Type of Document Dissertation
Author Appling, Leonard Troy
URN etd-09172010-142913
Title Political Priests: The Role of Religious Figures in Modern American Drama
Degree Doctor of Philosophy
Department English, Department of
Advisory Committee
Advisor Name Title
S. E. Gontarski Committee Chair
John Fenstermaker Committee Member
Karen Laughlin Committee Member
Neil Jumonville University Representative
Keywords
  • American Exceptionalism
  • Victor Turner
  • Communitas
  • Religious Figures
  • Civil Religion
Date of Defense 2010-08-05
Availability unrestricted
Abstract
Understanding religious imagery and its uses on stage is essential to interpreting drama, beginning as it did in the sacred rituals of ancient Greece. In post-World-War-II America, playwrights divested religious elements of their sacredness, using them as signifiers of secular humanism instead, in order to construct or critique ideological tenets central to the American consciousness.

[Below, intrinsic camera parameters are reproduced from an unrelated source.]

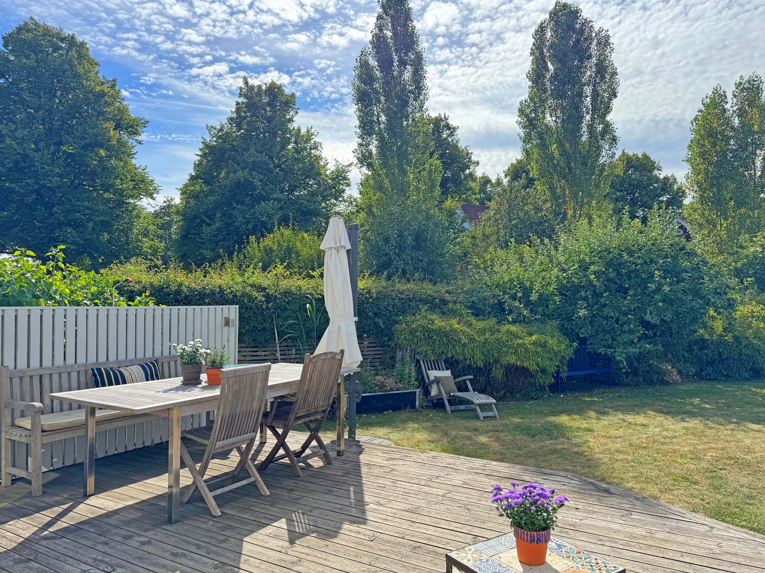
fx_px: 530
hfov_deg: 71.6
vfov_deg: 56.8
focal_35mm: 24
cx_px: 382
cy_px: 286
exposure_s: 1/4049
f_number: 1.78
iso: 80
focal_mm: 6.76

This study examines the relation on the modern stage between religion (both formal and civil) and the concept of “America” in the works of James Baldwin, Bill C. Davis, Christopher Durang, Diane Shaffer, and John Patrick Shanley, who each used religion to create conformity with (or critique of) the sense of American exceptionalism that dominated the post-WWII period. This study focuses on the characteristics of the clergy depicted by these playwrights: pragmatism, marginalization, prescription, and paranoia. While narrow in scope, the thematic concerns these characters represent echo other religious elements such as those of Arthur Miller’s Crucible or Edward Albee’s Tiny Alice. Each of the playwrights in this study attempt to re-code the religious signs—in this case, their characters—to effect an understanding in the audience that these people represent a larger social commentary. Building on theatre anthropology and semiotics, especially the work of Victor Turner, Peter Brook, and Keir Elam, as well as theorists of American civil religion such as Robert Bellah, this study will demonstrate the ways religion has been used on stage to define American ideology, as well as establish the link between dramatic clergy and the larger societal figures they represent.